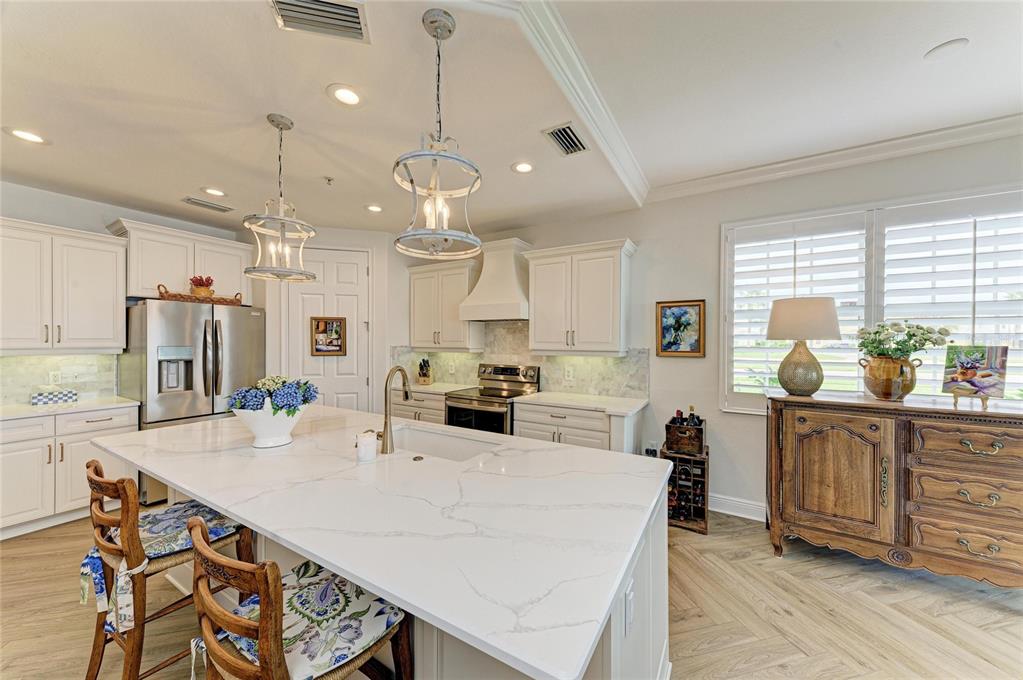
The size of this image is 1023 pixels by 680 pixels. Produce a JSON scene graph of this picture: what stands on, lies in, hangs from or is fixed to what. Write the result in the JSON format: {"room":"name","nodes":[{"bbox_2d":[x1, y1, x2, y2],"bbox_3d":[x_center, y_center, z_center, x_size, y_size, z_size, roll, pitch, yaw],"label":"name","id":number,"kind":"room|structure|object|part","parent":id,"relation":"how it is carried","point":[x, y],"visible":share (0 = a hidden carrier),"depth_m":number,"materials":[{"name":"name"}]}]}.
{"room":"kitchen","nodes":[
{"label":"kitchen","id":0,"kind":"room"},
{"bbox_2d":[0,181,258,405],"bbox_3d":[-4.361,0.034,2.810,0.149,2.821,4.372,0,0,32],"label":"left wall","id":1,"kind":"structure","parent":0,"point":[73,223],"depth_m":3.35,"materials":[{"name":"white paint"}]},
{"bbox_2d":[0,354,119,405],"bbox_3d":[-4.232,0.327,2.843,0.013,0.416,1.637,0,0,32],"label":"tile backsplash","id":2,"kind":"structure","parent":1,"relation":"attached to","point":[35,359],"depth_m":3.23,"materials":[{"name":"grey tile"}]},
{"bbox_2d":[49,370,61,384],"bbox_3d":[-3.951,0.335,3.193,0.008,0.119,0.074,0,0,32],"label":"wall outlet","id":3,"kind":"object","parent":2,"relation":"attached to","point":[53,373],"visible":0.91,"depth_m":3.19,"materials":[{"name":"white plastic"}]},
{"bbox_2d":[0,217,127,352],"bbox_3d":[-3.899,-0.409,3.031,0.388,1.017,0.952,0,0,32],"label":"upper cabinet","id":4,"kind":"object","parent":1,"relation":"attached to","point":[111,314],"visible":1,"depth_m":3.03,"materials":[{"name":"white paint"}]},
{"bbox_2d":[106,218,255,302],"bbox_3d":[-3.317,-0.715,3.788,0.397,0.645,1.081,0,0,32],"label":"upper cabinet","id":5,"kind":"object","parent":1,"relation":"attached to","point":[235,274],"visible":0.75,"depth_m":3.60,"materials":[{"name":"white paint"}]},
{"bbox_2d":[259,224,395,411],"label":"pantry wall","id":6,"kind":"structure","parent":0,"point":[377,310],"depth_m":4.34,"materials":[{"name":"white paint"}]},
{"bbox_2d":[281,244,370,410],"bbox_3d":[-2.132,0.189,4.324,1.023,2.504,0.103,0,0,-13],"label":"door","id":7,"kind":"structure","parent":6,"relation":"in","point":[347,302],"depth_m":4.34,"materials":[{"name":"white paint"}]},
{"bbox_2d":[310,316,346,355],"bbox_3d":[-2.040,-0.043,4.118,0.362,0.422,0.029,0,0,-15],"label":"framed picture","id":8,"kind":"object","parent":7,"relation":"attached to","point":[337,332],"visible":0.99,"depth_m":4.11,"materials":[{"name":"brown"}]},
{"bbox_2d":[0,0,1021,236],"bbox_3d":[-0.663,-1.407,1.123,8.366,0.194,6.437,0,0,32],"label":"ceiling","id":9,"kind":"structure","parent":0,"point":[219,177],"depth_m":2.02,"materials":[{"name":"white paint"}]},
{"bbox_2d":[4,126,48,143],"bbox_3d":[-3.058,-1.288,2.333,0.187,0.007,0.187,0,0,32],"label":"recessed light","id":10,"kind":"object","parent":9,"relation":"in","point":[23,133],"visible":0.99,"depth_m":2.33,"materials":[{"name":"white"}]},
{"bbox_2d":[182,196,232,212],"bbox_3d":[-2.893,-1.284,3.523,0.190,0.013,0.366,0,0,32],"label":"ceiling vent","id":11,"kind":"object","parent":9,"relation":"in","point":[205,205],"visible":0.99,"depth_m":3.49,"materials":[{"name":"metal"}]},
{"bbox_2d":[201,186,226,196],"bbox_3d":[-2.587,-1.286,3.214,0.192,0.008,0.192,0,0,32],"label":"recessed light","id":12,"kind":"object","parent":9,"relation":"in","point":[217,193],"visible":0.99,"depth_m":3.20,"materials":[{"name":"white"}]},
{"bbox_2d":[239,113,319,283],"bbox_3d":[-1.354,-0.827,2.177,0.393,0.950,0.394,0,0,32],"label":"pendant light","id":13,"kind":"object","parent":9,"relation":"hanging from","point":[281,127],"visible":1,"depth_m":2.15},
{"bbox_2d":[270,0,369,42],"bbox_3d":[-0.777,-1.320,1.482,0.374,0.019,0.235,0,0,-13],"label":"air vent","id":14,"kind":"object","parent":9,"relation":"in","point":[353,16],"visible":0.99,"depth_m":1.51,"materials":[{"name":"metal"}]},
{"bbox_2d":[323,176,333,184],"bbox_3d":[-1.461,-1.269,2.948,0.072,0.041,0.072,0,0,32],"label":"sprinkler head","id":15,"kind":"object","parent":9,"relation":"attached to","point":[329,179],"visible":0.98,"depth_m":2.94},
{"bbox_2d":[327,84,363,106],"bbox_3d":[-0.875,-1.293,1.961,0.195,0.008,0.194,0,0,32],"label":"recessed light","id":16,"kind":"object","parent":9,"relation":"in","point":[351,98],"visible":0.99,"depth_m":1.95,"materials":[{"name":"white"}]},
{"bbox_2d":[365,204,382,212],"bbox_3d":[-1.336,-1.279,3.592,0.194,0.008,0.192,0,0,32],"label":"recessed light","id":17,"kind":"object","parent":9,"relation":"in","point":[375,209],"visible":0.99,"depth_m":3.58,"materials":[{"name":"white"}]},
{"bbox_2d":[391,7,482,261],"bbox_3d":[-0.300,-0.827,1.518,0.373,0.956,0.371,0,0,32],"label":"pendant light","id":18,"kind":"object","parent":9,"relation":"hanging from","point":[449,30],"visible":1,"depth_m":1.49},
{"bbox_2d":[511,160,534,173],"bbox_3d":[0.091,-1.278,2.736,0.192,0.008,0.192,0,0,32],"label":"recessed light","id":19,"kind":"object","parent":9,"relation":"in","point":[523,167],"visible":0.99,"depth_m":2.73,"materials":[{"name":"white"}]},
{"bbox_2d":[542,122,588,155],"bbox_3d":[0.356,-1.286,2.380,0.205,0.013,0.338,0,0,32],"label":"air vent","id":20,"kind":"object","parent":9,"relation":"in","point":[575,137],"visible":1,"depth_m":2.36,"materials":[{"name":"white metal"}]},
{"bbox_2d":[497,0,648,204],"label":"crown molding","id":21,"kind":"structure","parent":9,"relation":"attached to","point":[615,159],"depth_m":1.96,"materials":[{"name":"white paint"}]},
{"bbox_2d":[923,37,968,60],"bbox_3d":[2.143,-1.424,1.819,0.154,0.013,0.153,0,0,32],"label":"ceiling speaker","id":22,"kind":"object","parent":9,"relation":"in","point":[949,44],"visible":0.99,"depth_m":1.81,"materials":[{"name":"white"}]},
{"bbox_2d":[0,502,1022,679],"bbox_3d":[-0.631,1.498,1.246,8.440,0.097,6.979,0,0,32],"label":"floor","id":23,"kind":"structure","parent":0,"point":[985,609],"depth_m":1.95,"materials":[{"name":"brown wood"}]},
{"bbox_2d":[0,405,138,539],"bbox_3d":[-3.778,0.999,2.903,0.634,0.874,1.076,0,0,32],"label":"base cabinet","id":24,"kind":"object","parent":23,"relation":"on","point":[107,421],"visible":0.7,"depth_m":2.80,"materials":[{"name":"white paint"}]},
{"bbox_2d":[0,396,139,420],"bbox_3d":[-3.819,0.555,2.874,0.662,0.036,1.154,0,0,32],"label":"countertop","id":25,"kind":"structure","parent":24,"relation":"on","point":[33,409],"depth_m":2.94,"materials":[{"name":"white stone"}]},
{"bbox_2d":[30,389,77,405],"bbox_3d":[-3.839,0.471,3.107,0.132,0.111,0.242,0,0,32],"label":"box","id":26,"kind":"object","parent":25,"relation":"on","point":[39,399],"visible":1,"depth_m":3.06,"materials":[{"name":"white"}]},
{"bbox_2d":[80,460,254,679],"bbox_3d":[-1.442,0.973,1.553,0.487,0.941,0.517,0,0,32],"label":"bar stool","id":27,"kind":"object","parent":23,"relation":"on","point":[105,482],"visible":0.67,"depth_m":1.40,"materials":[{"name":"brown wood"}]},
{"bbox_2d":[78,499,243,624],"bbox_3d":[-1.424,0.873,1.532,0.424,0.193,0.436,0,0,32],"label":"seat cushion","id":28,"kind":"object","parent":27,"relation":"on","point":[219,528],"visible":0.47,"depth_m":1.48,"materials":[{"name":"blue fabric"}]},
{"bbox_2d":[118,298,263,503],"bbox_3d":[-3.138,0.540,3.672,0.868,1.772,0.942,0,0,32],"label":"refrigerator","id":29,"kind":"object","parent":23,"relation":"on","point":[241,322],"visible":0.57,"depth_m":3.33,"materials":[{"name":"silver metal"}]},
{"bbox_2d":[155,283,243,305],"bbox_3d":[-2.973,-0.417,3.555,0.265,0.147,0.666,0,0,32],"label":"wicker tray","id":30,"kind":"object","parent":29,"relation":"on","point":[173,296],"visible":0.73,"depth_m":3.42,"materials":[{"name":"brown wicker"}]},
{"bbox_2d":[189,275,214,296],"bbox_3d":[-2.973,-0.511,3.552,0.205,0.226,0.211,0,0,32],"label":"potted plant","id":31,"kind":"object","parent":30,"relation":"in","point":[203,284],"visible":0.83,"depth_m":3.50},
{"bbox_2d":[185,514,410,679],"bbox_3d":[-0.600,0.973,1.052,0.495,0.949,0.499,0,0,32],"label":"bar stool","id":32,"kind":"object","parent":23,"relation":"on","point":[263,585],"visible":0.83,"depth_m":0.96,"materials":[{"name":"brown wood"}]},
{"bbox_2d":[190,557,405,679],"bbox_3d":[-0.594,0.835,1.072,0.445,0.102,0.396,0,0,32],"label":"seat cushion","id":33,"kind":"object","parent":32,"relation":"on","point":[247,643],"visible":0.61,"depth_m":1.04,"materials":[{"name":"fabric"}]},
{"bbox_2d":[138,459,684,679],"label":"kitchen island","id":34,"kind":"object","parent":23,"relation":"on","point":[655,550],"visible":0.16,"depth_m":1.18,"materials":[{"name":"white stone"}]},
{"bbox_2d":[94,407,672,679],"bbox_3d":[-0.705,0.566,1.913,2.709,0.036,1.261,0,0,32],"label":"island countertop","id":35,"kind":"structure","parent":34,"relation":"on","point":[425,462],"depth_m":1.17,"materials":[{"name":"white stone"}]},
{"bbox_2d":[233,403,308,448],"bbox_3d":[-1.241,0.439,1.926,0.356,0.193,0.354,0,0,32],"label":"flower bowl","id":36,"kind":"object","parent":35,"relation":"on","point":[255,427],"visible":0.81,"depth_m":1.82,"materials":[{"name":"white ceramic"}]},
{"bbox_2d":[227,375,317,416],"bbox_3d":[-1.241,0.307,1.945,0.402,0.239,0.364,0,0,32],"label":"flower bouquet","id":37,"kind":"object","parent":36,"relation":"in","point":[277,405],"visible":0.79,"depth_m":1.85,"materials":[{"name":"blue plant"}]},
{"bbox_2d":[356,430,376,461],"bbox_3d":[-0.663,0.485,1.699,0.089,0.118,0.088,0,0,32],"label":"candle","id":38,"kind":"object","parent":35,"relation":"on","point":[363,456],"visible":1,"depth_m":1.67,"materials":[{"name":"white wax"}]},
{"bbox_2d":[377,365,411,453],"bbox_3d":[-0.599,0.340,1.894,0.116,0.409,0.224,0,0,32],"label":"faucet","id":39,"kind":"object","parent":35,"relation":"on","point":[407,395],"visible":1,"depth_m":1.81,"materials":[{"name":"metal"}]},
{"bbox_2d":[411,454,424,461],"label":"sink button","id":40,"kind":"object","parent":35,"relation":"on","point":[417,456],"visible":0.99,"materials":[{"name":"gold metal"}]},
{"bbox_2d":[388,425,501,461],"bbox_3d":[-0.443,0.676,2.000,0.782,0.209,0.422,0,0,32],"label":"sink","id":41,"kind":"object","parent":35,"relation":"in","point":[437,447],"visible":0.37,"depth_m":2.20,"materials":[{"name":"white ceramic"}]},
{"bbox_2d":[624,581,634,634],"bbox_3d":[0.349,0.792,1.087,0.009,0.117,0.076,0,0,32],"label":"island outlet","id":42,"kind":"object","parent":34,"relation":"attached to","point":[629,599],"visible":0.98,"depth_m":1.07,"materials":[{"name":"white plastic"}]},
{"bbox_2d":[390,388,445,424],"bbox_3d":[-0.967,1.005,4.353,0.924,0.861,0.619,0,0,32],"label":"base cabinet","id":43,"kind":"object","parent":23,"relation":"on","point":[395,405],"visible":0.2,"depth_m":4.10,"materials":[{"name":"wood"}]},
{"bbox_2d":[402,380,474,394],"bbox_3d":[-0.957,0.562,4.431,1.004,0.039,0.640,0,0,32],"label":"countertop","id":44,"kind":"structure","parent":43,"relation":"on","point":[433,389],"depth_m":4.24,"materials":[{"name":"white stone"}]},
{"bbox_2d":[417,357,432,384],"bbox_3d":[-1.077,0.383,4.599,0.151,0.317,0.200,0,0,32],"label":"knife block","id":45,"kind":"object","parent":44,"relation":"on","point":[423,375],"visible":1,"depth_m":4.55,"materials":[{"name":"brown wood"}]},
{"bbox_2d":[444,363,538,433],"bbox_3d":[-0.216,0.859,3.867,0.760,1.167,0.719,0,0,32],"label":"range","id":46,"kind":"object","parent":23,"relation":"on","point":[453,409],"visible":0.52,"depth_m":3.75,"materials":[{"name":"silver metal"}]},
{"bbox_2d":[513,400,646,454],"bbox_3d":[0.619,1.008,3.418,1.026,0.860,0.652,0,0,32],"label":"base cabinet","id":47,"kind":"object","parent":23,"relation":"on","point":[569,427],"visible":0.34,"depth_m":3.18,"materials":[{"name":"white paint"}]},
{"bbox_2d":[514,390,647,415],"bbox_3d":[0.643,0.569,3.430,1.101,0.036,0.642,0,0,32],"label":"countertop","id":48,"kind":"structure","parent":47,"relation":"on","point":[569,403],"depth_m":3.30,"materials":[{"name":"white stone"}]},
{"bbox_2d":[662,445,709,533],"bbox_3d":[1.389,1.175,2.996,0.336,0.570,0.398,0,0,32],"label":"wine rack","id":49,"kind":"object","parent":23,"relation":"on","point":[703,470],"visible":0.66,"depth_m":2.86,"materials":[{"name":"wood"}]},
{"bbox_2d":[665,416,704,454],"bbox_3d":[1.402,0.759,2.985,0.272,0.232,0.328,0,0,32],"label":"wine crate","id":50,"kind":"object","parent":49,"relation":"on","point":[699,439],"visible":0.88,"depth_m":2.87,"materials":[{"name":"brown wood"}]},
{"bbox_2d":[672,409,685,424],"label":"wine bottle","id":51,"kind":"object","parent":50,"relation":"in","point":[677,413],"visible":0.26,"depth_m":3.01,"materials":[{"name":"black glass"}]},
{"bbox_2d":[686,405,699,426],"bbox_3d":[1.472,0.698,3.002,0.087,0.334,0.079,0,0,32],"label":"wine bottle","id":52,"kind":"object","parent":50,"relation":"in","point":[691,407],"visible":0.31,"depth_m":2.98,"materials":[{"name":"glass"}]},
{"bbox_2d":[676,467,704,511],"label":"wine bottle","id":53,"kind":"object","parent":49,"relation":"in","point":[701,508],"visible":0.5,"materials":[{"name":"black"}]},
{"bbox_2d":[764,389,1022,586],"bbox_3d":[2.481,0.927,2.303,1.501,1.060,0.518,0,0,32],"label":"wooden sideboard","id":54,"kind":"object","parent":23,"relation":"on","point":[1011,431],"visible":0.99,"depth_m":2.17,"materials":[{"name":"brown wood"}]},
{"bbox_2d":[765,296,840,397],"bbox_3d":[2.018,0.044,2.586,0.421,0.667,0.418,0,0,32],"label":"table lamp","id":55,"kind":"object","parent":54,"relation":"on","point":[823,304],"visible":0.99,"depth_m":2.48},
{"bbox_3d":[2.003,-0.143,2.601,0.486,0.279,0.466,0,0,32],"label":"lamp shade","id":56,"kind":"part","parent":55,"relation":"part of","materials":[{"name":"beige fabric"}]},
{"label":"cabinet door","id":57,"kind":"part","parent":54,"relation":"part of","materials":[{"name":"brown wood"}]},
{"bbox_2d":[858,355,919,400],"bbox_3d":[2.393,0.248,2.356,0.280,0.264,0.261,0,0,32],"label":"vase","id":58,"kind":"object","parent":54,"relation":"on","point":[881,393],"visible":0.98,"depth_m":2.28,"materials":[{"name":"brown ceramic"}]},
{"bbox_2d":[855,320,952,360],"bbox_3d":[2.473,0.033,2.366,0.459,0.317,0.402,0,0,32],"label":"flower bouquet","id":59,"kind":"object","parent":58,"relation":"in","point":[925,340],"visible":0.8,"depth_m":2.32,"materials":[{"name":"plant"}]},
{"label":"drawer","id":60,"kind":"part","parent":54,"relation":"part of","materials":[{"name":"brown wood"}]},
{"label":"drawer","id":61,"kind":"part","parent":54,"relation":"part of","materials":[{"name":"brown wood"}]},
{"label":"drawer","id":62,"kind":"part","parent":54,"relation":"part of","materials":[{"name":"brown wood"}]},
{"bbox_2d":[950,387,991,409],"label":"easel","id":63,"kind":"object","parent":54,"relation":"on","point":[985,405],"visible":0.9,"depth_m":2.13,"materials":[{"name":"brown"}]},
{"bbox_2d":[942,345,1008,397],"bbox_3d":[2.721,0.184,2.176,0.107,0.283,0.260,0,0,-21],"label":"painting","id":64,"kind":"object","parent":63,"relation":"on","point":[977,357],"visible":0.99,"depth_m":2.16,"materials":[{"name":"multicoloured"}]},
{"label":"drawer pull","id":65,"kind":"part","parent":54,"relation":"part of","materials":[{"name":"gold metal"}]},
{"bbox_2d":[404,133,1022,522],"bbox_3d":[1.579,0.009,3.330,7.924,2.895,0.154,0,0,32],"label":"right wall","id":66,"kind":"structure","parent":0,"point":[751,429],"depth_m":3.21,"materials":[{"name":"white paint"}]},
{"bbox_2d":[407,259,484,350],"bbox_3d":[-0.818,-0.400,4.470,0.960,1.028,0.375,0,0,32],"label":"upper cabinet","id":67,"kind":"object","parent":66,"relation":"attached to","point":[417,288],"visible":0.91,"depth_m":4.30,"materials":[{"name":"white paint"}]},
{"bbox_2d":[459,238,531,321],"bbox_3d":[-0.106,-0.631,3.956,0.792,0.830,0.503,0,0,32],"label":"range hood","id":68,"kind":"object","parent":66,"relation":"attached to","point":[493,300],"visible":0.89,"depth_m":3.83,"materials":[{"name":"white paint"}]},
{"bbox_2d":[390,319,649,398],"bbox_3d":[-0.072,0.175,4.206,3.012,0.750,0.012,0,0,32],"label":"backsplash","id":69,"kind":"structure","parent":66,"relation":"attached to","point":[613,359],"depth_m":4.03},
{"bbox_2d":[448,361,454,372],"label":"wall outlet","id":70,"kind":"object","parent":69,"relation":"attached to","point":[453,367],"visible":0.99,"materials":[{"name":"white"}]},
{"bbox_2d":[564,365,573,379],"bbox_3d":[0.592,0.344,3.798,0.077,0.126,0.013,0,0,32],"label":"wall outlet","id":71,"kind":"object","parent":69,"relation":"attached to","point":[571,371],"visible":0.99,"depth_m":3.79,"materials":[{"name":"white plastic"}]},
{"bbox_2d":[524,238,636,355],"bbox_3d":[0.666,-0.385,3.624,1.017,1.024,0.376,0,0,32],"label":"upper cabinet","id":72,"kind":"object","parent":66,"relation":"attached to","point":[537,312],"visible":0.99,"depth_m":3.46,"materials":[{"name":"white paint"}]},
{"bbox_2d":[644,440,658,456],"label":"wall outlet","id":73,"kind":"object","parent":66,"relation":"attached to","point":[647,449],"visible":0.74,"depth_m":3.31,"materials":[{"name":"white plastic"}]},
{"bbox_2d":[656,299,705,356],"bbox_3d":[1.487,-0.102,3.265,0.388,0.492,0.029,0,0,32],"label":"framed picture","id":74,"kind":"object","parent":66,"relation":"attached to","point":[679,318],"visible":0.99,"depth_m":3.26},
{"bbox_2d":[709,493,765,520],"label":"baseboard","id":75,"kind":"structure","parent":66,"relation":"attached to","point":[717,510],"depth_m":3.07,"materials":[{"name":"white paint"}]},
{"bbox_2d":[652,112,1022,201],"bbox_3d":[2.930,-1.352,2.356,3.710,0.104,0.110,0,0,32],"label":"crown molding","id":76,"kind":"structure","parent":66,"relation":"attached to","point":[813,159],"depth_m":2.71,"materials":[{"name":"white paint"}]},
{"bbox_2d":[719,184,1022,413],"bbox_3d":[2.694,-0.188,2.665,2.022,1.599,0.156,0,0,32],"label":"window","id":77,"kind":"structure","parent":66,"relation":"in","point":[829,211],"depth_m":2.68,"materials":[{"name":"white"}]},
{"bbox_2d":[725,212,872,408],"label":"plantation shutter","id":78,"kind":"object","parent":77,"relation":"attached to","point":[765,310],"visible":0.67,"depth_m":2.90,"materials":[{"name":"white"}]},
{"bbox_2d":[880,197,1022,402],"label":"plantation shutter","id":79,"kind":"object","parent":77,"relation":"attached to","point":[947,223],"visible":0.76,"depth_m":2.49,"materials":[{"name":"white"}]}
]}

********************

◆ EXERCISE BRIEF ◆
Search the data for the string "hanging" and copy every line where it appears.

◆ SOLUTION BELOW ◆
{"bbox_2d":[239,113,319,283],"bbox_3d":[-1.354,-0.827,2.177,0.393,0.950,0.394,0,0,32],"label":"pendant light","id":13,"kind":"object","parent":9,"relation":"hanging from","point":[281,127],"visible":1,"depth_m":2.15},
{"bbox_2d":[391,7,482,261],"bbox_3d":[-0.300,-0.827,1.518,0.373,0.956,0.371,0,0,32],"label":"pendant light","id":18,"kind":"object","parent":9,"relation":"hanging from","point":[449,30],"visible":1,"depth_m":1.49},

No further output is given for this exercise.